── 提示文 ──

日本地球惑星科学連合2014年大会

講演情報

ポスター発表

セッション記号 S (固体地球科学) » S-VC 火山学

[S-VC55_1PO1] 活動的火山

2014年5月1日(木) 18:15 〜 19:30 3階ポスター会場 (3F)

コンビーナ:*青木 陽介(東京大学地震研究所)、市原 美恵(東京大学地震研究所)

18:15 〜 19:30

[SVC55-P04] 十勝岳及び雌阿寒岳における最近の火山性地殻変動の繰り返しGPS観測

*和田 さやか1森 済1奥山 哲1 (1.北海道大学理学院地震火山研究観測センター)

キーワード:十勝岳, 雌阿寒岳, 火山性地殻変動, GPS

十勝岳は北海道の中央部に位置し、日本でも有数の活動的火山である。最近の活動は活発であり、ここ100年間では、1926年、1962年および1988~89年には大規模なマグマ噴火が発生している。また、雌阿寒岳は北海道の東部に位置し、1996年、1998年、2006年および2008年には水蒸気噴火が発生するなど、数年おきに水蒸気噴火を起こしている。本研究では、十勝岳および雌阿寒岳における広域繰り返しGPS観測の結果について議論する。

───

- やること: 十勝岳と雌阿寒岳のGPS観測に関する講演要旨を、最後の文の後から書き継げ。

── 表示情報 ──

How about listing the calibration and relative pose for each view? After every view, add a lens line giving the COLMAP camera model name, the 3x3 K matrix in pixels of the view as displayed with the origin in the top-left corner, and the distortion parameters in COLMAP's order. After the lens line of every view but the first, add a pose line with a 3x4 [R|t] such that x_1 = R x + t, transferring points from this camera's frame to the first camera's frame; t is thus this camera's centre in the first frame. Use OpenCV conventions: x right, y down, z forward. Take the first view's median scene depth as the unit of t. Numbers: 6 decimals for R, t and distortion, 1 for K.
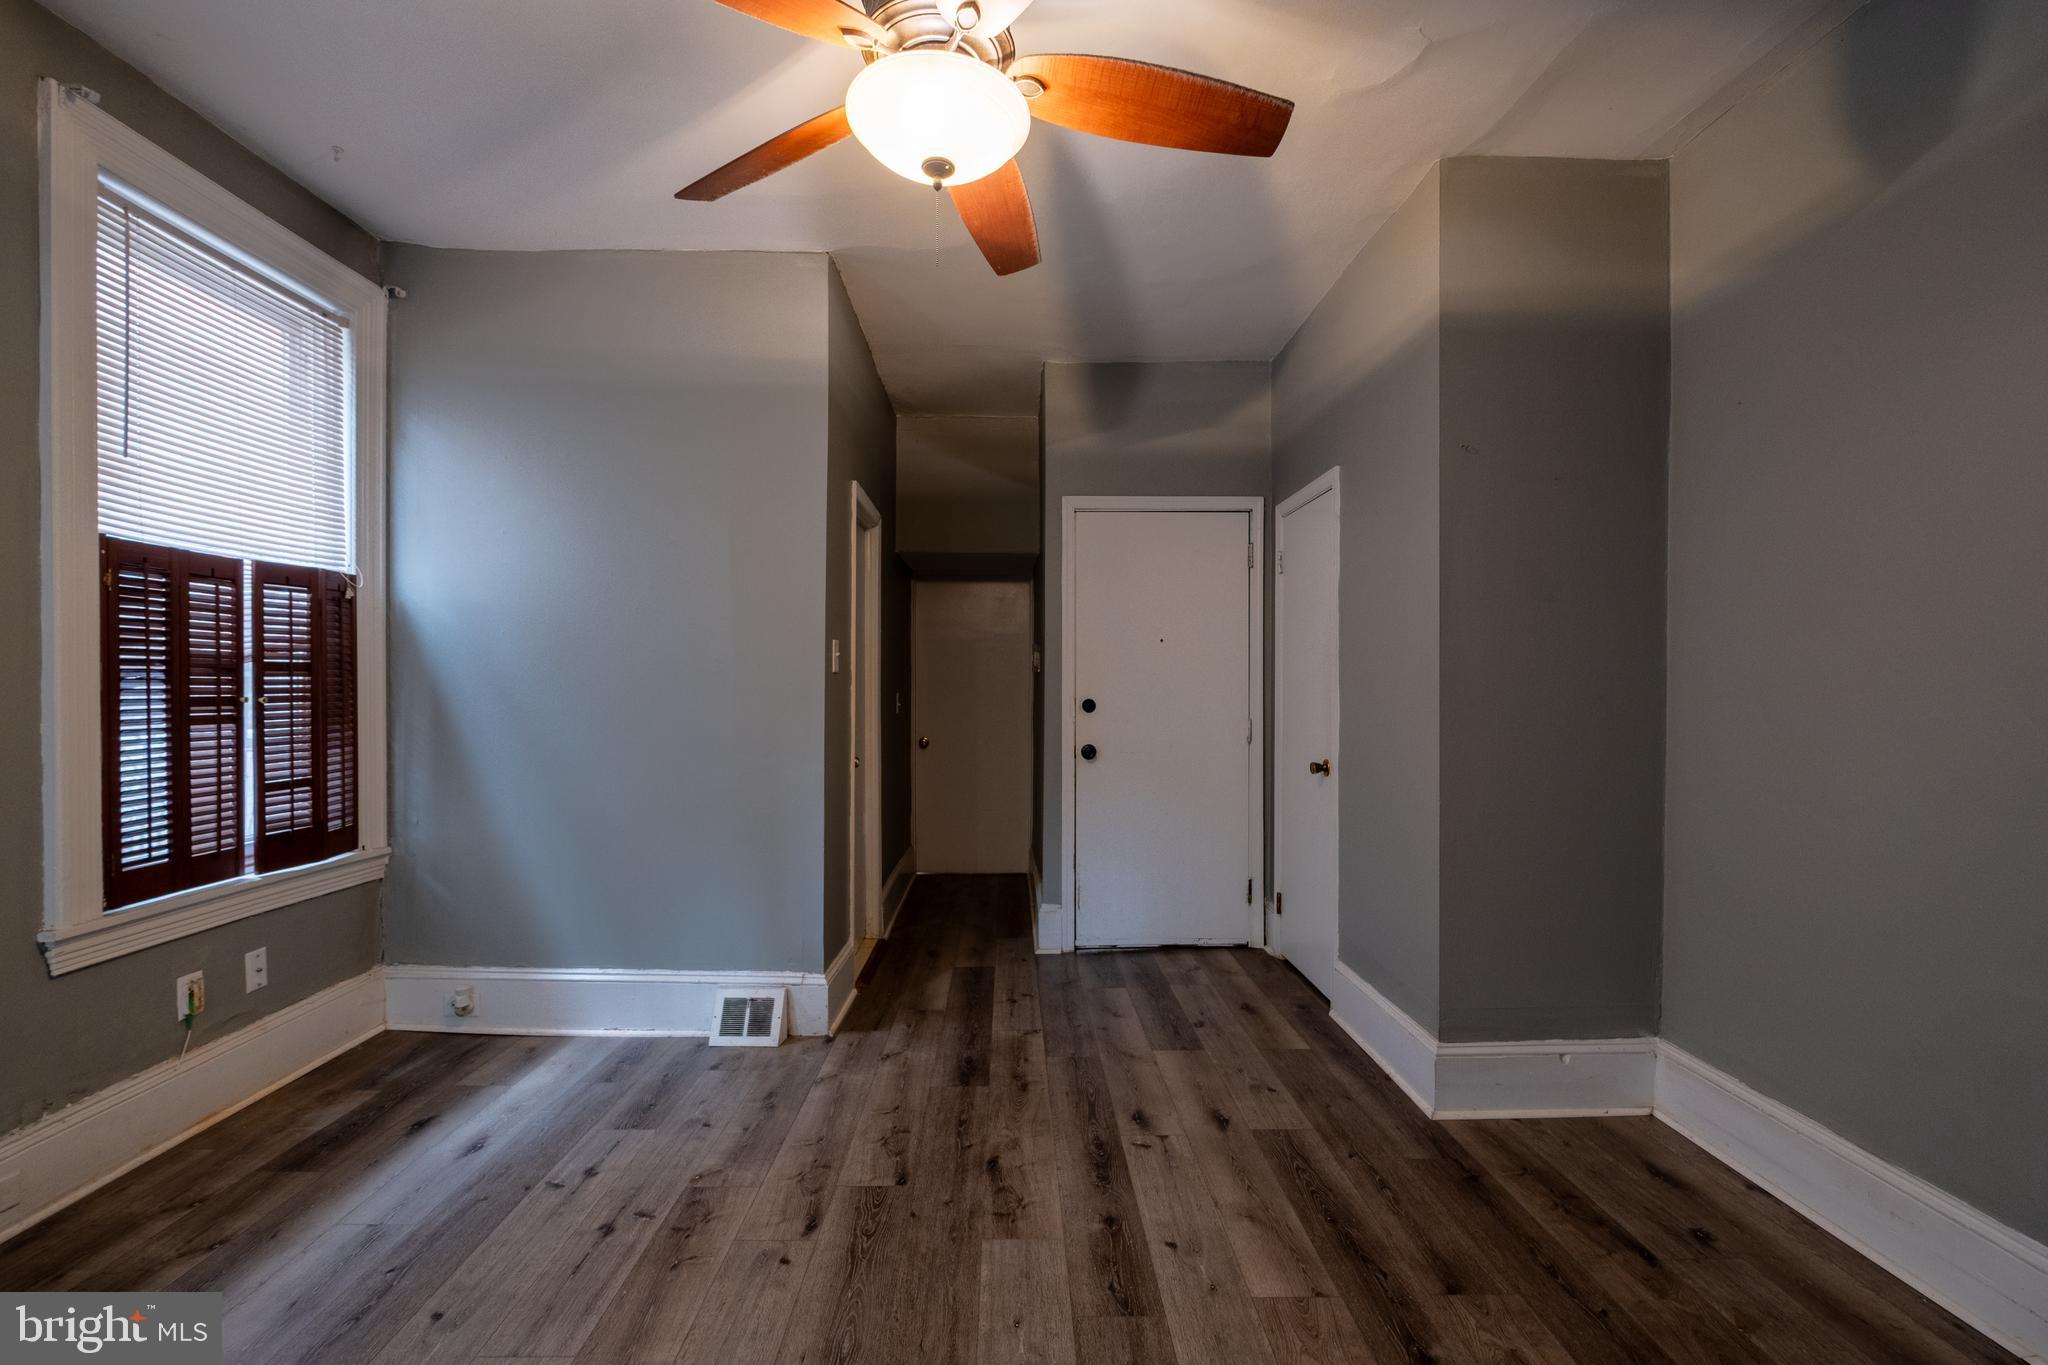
lens RADIAL K [[890.0, 0, 1024.2], [0, 890.0, 685.1], [0, 0, 1]] dist [-0.007148, 0.000625]
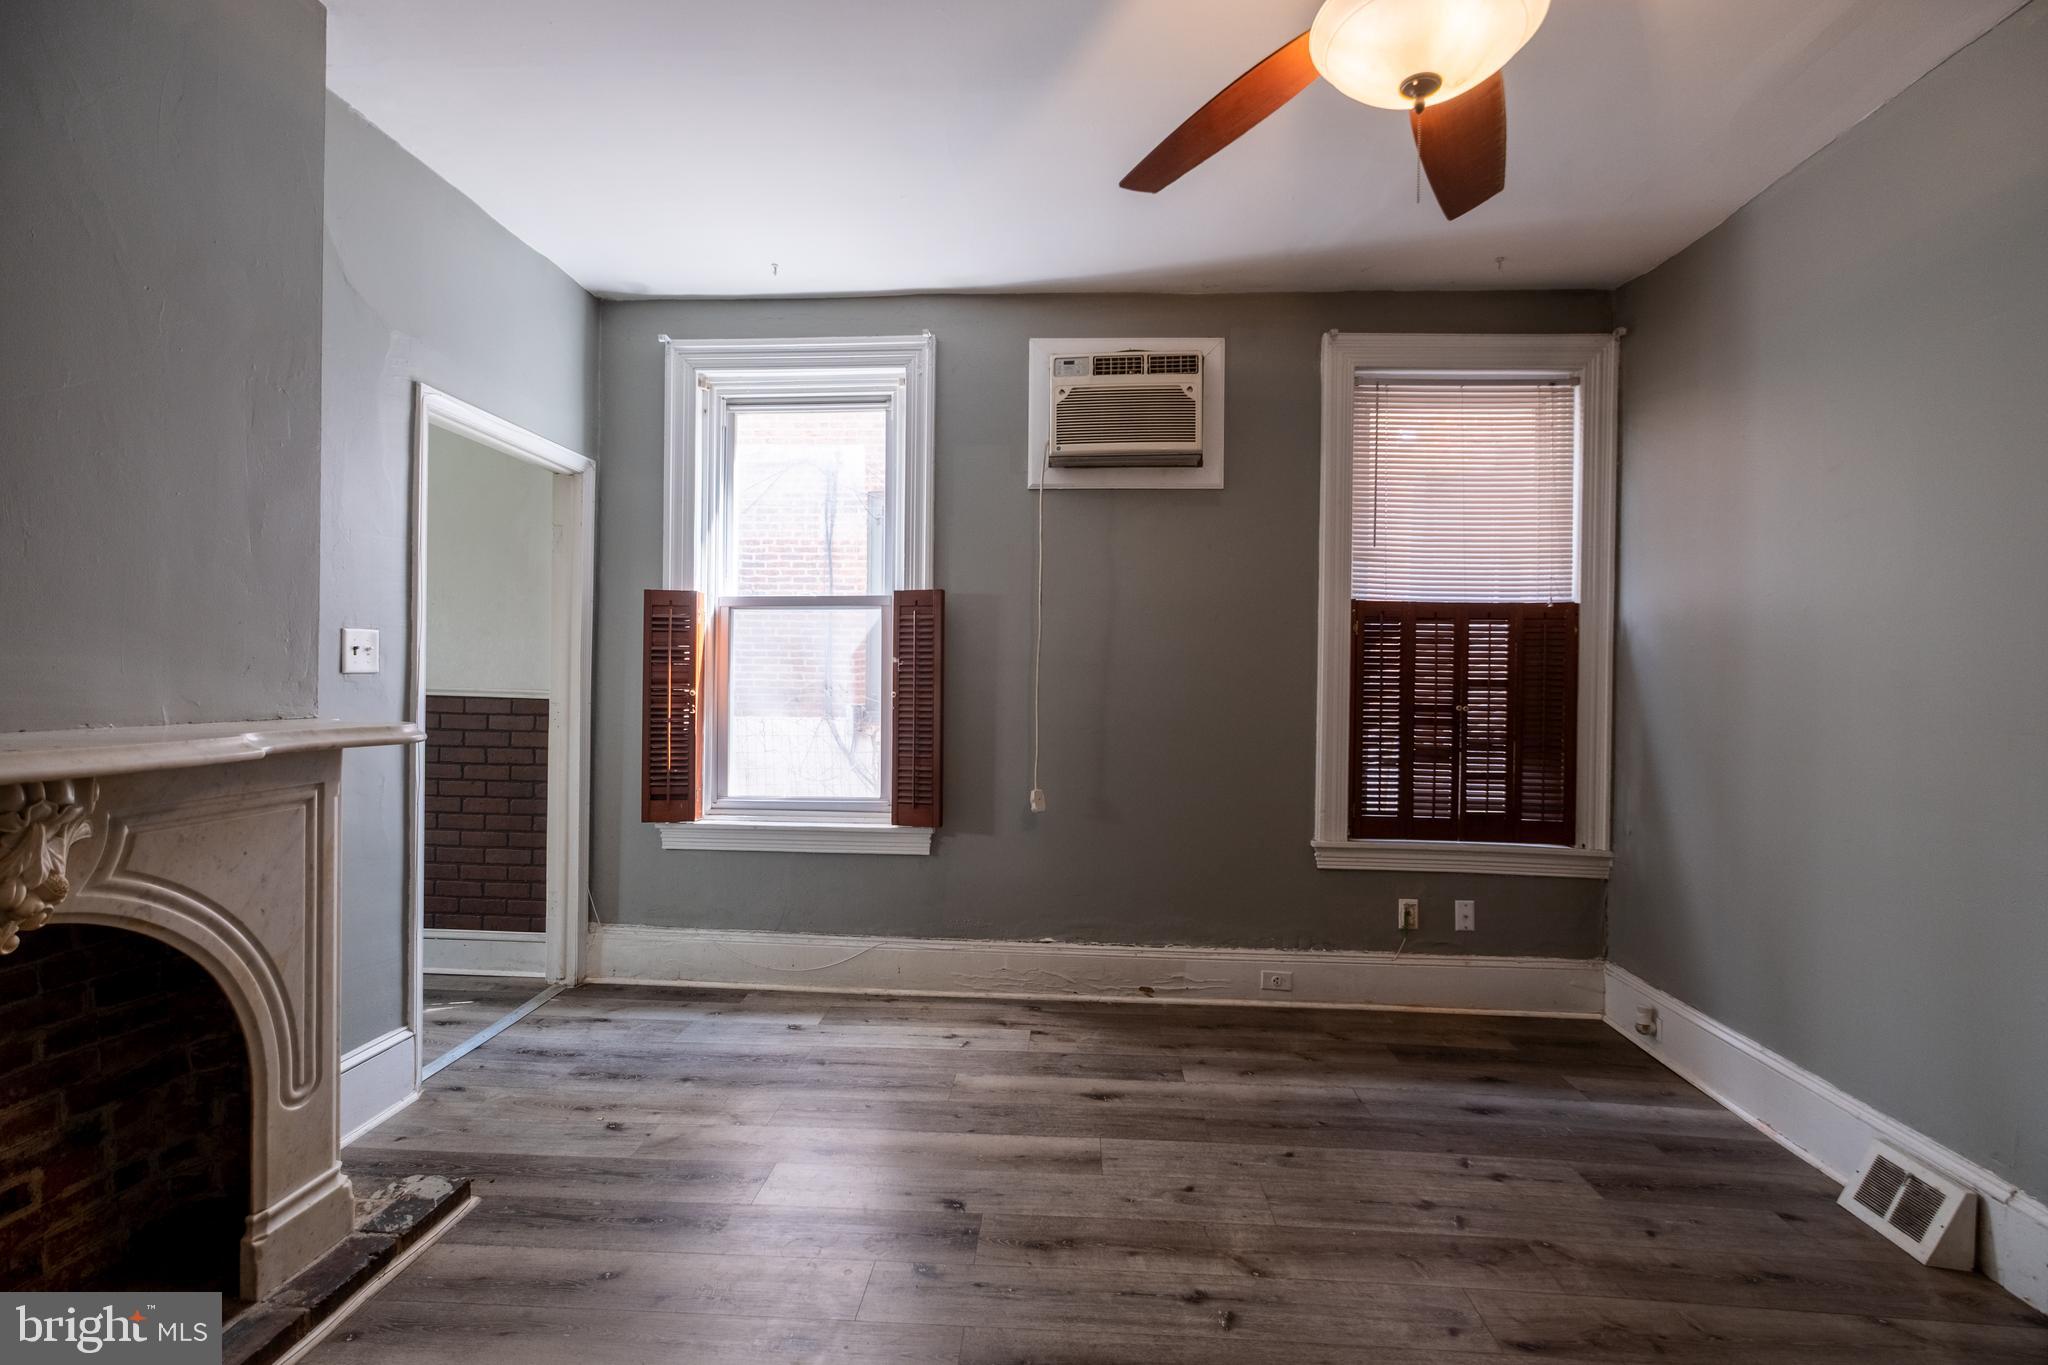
lens RADIAL K [[890.0, 0, 1024.2], [0, 890.0, 685.1], [0, 0, 1]] dist [-0.007148, 0.000625]
pose [[-0.076699, -0.001385, -0.997053, 0.488671], [-0.020665, 0.999786, 0.000201, -0.004775], [0.996840, 0.020620, -0.076712, 0.447096]]
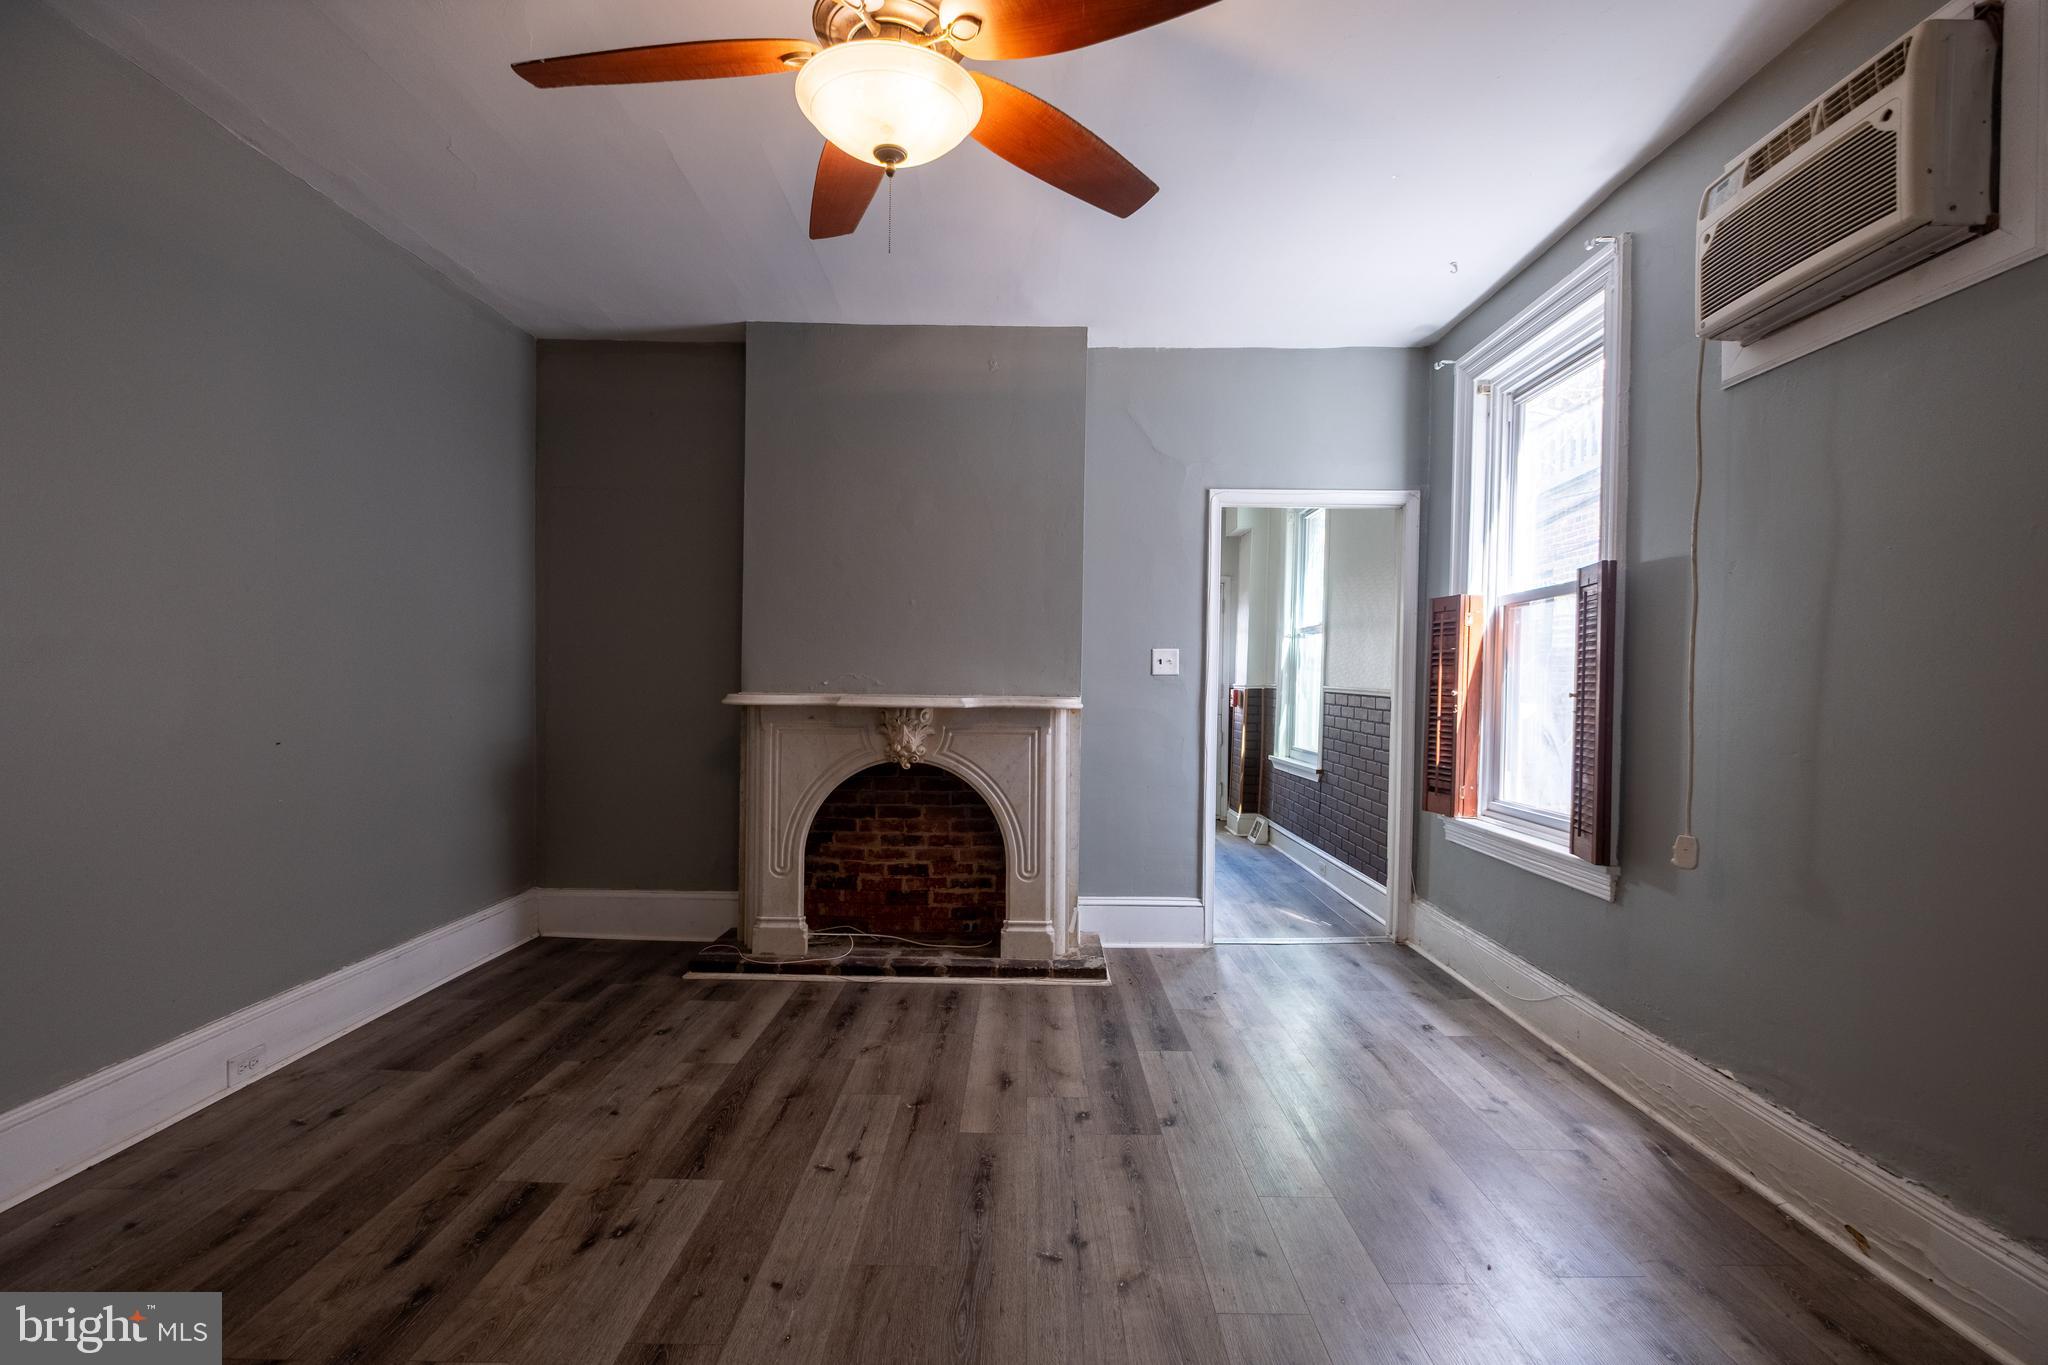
lens RADIAL K [[889.6, 0, 1025.5], [0, 889.6, 688.2], [0, 0, 1]] dist [-0.000173, -0.000058]
pose [[-0.999621, -0.018540, 0.020343, -0.178104], [-0.018183, 0.999680, 0.017574, -0.002506], [-0.020662, 0.017197, -0.999639, 1.274951]]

───

- 解答例:
十勝岳では2007年から、阿寒岳においては2006年から繰り返しGPS観測を行っている。観測点は、十勝岳では12点、雌阿寒岳では8点を設置し、毎年数日~数週間の繰り返しGPS観測を行っている。本研究では、これらの毎年の観測データのうち、十勝岳では2007年以降、雌阿寒岳では2008年噴火以降の観測データを用いた。さらに、これらの繰り返しGPS観測と同期間の気象庁の観測点における観測データを同時に用いた。データ解析には、解析ソフトウェアRTKLIB(高須ほか、2007)を用い、観測データから各火山における地殻変動の時系列変化を推定した。これらの時系列変化のデータには、火山性と思われる地殻変動だけでなく、地域的なテクトニックな変動や、2011年3月11日の東北沖太平洋地震による変動が含まれている。これらの非火山性の変動を補正するために、各火山周辺の国土地理院の電子基準点(GEONET)における2007年から2013年までの連続観測データを用いて、各火山地域におけるテクトニックな変動と東北沖太平洋地震に伴った変動を空間的に線形近似して推定した。また、季節変化による影響を考慮に入れることで、より詳細な変動を推定することが可能であると考えられる。地域的なテクトニックな変動や、地震による変動、そして季節変化の補正を行うことによって推定された火山性の地殻変動について、詳細な議論を行う。
謝辞
本研究においては、気象庁札幌管区気象台にGPS観測データを提供していただきました。感謝致します。また、国土地理院の電子基準点GPS連続観測データを使用させていただきました。